I understand people who say, "I'm not interested in this." But I truly don't understand the people who say, "Nobody should be interested in this." That the experience that restaurants like Per Se and other high end restaurants try to provide are just never worth it. Sometimes they are worth it. Not everybody has disposable income. But if we do, why not spend it on something you're passionate about? If you don't want to spend that much money, that's fine. But somebody does, and people do. I read a lot of wine columns about a lot of wines that I'll never have but they're still interesting.

You don't write about wine very much. How important are wine and drinks in a review?

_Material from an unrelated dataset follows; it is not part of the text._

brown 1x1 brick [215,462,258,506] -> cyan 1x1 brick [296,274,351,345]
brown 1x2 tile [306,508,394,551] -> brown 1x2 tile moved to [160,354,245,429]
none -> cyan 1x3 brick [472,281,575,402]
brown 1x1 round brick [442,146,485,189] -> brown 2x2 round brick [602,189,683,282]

It is important and I think I write about it a fair amount. Someone wrote something about a year ago accusing restaurant critics of not paying a lot of attention to the beverage programs, and mentioning me as one.
I'm not going to review the one bottle out of the 50 or 100 on a list that I happen to drink. I do look at the wine list to see if it's coherent and has a point of view, and if budgets are accommodated. I'll tend to mention a list that I think is really well put together or really badly put together. In the middle I might pass. I take the same approach with dishes. I tend to write about the very good ones and very bad ones. In the middle, they're fine, but they're not something I need to write about. I even take that approach with the restaurants I review.
Sometimes the wine and drink choices stand out. It's a case by case basis.

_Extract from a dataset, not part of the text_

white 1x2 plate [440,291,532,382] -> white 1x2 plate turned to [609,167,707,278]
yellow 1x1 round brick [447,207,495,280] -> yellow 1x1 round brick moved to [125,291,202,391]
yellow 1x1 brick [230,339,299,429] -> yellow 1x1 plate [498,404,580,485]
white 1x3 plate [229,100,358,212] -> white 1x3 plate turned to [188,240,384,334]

Do you drink when reviewing?

Not always. I don't go around broadcasting this. One does put on weight in this job. The one major source of calories I can eliminate without seriously compromising my ability to review is alcohol. I do have nights off. It doesn't mean I don't look at the list. I go with people who are drinking and I get to observe their interaction with the sommelier or server. Sometimes it's better when I'm not the person ordering. And also because I often know what I want, but it's really useful for me to go with people who either don't know quite what they want or aren't adept at articulating it. That's such an important part of the sommelier job: figuring out what people want even if they aren't good at expressing it.

What do you like to drink?

I've got pretty diverse tastes in food and I've got pretty diverse tastes in drinks too.
I love a good clean well-balanced cocktail. In wine for a long time I have been in favor of a style that's becoming more and more popular now, in short, food-friendly wines. The high alcohol sherbet, almost reduced-tasting wines that were seen as the goal a few years ago are much less common now.
I am crazy about Riesling. I don't order it all the time because not everybody gets crazy about it. I don't know why. I don't know what's wrong with these people.